**TEXT SECTION**.

..............................

The film has developed a cult following due to its gruesome, if primitive, special effects, including some memorably bloody death scenes. One character is eaten from the inside out by the titular monsters, resulting in a gushing fountain of intestinal matter.

The deep focus cinematography was the work of director Jack Curtis (working under a pseudonym, Carson Davidson), who shot most scene outdoors under the sun of Long Island. The film was scripted by comic book writer Arnold Drake (The Doom Patrol, Marvel's Captain Marvel, et al.). Drake storyboarded the film, so every shot has the careful, formalized composition of a well-drawn comic strip. One shot, for example is a shot in deep focus: the right profile of the hero dominates the left-side foreground of the frame; in a moment, two or three tiny figures at the far-removed shoreline move left to right, from behind the actor's head, and in focus.

According to the film's writer and producer Arnold Drake, Terry Curtis, wife of director Jack Curtis won $72,000 on the television quiz show: "High Low". Part of the money was used finishing the production. While filming on location at Montauk, New York, a real hurricane destroyed the sets and equipment. Production was delayed for a year and the cost rose from $60,000 to $105,000.

In 1967, George A. Romero began work on a horror film provisionally called Night of the Flesh Eaters; to avoid confusion with this film, the title was changed to Night of the Living Dead. The title was changed when its distributor, The Walter Reade Organization, expressed concern over confusion with The Flesh Eaters, released three years earlier. The film was copyrighted two years before its original release in 1964.

..............................

**INFORMATION GIVEN**.
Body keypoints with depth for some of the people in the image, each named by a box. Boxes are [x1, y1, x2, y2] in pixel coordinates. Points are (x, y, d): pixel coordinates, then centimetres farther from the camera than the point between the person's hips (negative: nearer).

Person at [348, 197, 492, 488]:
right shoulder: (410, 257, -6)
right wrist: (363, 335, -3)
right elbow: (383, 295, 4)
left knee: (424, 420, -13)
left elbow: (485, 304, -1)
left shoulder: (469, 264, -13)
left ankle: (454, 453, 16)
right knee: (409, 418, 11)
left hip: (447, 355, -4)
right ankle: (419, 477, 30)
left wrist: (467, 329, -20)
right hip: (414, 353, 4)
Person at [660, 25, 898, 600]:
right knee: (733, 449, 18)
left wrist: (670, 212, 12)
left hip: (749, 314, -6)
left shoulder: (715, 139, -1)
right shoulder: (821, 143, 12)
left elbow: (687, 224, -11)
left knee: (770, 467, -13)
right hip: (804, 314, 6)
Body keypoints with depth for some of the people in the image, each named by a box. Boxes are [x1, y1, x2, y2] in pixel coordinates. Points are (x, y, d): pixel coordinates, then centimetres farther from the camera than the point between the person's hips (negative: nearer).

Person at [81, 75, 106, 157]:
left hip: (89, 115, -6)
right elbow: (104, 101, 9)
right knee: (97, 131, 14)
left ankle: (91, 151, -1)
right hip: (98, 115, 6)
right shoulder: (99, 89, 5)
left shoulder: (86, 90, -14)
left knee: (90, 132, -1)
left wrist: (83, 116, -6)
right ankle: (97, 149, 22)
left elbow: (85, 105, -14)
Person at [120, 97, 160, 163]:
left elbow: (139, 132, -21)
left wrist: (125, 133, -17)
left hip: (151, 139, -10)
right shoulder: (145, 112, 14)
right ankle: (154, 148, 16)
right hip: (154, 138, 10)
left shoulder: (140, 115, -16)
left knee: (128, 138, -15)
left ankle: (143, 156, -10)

..............................

**REQUIRED WORK**.
Go on with the text about the film from the point at which it stops. The items are independent material and have no connection to the text about the film.

**ANSWER**.
Although Barbara Wilkin had the prominent role of Ann, she said in an interview that she has no memory of this film.

==Release==
===Theatrical release===

The Flesh Eaters was first released in Phoenix, Arizona on March 18, 1964. It later had a re-release in 1968 which removed a flashback sequence showing the original Nazi human experiments with "the flesh eaters".

===Home media===
The film was released on DVD by MPI Home Video on Oct 25, 2005.

==Reception==
Author and film critic Leonard Maltin awarded the film one and a half out of four stars calling the film, "occasionally tense, but gruesome and boring". Dennis Schwartz on his website Ozus' World Movie Reviews awarded the film a grade C−, calling it, "A lovable but bad mad scientist B-film."

TV Guide gave the film two out of four stars, stating that the film's dedication and imagination made up for its lack of budget. Allmovie gave the film a positive review, writing, "This fun, endearingly trashy B-movie gem is one of the best-kept secrets in cult movie fandom. Simply put, The Flesh Eaters offers everything one could want from a drive-in flick of this era: there are colorful characters, action, suspense, fun plot hooks, and a really cool monster".